++++ Dataset
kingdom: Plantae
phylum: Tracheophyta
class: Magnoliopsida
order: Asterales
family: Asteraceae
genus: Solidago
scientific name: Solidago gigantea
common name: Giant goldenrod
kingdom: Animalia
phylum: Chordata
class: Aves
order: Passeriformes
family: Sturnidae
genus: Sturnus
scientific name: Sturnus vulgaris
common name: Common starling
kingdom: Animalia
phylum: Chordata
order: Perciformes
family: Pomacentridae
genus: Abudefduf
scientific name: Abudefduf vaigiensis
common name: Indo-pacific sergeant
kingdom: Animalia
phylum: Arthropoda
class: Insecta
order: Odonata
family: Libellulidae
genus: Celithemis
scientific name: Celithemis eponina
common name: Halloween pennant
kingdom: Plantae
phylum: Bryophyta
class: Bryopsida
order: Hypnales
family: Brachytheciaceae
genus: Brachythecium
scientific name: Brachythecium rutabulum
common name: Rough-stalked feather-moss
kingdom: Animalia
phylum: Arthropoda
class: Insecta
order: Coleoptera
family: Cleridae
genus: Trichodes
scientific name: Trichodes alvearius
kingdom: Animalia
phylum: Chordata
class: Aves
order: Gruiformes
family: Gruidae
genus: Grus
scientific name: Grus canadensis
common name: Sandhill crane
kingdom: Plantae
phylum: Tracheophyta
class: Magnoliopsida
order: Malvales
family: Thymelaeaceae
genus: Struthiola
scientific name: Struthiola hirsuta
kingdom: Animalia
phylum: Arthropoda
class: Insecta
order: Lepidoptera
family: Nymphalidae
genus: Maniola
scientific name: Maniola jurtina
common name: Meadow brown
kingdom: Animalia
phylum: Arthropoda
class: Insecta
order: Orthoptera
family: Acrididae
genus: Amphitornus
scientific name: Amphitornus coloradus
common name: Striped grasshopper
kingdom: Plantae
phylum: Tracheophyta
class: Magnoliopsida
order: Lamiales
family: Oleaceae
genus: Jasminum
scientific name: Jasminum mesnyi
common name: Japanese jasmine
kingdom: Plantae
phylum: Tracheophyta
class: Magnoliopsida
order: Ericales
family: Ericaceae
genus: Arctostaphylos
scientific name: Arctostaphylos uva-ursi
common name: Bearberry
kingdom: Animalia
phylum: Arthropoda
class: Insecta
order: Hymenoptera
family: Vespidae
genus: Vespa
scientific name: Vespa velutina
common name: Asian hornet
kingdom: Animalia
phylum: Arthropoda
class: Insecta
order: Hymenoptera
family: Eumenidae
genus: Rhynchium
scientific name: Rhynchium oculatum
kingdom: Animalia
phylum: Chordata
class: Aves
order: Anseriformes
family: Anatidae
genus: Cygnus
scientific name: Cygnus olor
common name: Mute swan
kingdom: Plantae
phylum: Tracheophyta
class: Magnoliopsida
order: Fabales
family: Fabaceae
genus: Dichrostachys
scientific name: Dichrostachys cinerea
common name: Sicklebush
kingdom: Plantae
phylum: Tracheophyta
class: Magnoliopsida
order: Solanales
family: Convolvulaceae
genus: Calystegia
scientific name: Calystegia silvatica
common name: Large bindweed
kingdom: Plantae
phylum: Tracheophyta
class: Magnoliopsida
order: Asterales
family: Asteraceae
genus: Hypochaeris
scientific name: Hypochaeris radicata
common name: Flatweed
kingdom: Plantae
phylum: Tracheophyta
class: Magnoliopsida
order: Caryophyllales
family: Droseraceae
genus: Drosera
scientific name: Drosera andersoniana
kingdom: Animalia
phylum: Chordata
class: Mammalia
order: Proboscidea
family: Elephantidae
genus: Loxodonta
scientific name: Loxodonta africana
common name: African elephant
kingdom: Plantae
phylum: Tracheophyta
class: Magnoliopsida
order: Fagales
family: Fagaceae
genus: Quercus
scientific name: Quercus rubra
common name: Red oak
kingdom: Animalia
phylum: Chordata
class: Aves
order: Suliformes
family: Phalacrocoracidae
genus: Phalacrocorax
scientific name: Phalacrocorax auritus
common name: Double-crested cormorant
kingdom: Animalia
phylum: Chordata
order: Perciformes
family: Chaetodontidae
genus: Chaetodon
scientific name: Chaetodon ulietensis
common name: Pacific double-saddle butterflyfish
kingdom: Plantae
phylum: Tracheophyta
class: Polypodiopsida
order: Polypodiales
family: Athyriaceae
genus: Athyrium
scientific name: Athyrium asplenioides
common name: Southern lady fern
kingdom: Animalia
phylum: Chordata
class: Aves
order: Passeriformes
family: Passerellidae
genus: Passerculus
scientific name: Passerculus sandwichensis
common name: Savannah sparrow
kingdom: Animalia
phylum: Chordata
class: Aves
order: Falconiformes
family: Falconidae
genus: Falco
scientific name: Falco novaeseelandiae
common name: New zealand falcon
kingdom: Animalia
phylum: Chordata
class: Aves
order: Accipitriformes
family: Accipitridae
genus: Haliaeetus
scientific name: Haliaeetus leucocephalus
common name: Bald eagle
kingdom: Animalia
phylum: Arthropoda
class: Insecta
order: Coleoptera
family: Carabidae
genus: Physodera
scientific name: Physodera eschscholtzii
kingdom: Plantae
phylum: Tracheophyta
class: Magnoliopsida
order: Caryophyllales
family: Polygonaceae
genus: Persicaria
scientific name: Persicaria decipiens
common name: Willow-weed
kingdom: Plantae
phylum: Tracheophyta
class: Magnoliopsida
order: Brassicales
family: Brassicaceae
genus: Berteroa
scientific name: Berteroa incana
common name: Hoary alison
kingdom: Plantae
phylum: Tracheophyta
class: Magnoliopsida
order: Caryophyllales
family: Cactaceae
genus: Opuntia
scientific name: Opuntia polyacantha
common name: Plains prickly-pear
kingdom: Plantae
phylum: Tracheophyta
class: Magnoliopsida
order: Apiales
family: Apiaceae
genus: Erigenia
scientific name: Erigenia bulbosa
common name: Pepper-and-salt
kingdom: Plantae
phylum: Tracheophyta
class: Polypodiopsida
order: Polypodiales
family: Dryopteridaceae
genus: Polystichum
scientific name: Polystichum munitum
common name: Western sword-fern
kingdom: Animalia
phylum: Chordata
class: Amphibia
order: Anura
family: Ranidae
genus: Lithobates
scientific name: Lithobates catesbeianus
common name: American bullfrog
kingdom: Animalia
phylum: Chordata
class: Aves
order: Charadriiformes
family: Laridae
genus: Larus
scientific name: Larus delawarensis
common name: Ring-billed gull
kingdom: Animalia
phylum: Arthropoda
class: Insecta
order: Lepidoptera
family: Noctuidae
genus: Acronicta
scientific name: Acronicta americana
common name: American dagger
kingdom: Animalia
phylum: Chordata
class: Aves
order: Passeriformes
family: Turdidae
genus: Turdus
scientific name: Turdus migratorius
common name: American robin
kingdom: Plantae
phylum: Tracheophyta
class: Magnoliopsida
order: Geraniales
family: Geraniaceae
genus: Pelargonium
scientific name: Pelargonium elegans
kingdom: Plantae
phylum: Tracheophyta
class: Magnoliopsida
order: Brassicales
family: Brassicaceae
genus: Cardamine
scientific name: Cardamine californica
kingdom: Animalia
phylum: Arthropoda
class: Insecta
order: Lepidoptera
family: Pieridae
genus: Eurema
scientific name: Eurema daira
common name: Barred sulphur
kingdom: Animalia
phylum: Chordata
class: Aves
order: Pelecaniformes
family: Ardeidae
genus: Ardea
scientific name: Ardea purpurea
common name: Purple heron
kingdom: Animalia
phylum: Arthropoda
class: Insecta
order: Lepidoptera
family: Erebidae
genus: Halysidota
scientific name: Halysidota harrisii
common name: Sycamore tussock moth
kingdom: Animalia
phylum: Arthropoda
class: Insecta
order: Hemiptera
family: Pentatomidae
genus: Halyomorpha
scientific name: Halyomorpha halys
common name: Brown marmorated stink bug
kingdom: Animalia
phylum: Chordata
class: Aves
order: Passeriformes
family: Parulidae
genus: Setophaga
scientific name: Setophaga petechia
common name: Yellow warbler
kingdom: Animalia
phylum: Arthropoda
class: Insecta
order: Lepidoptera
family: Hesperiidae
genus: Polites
++++++++
= Your objective =
Give again the lines of the listing between the line holding "order: Lamiales" and the line holding "genus: Arctostaphylos", inclusive, reproducing them without any change.

= Solved problem =
order: Lamiales
family: Oleaceae
genus: Jasminum
scientific name: Jasminum mesnyi
common name: Japanese jasmine
kingdom: Plantae
phylum: Tracheophyta
class: Magnoliopsida
order: Ericales
family: Ericaceae
genus: Arctostaphylos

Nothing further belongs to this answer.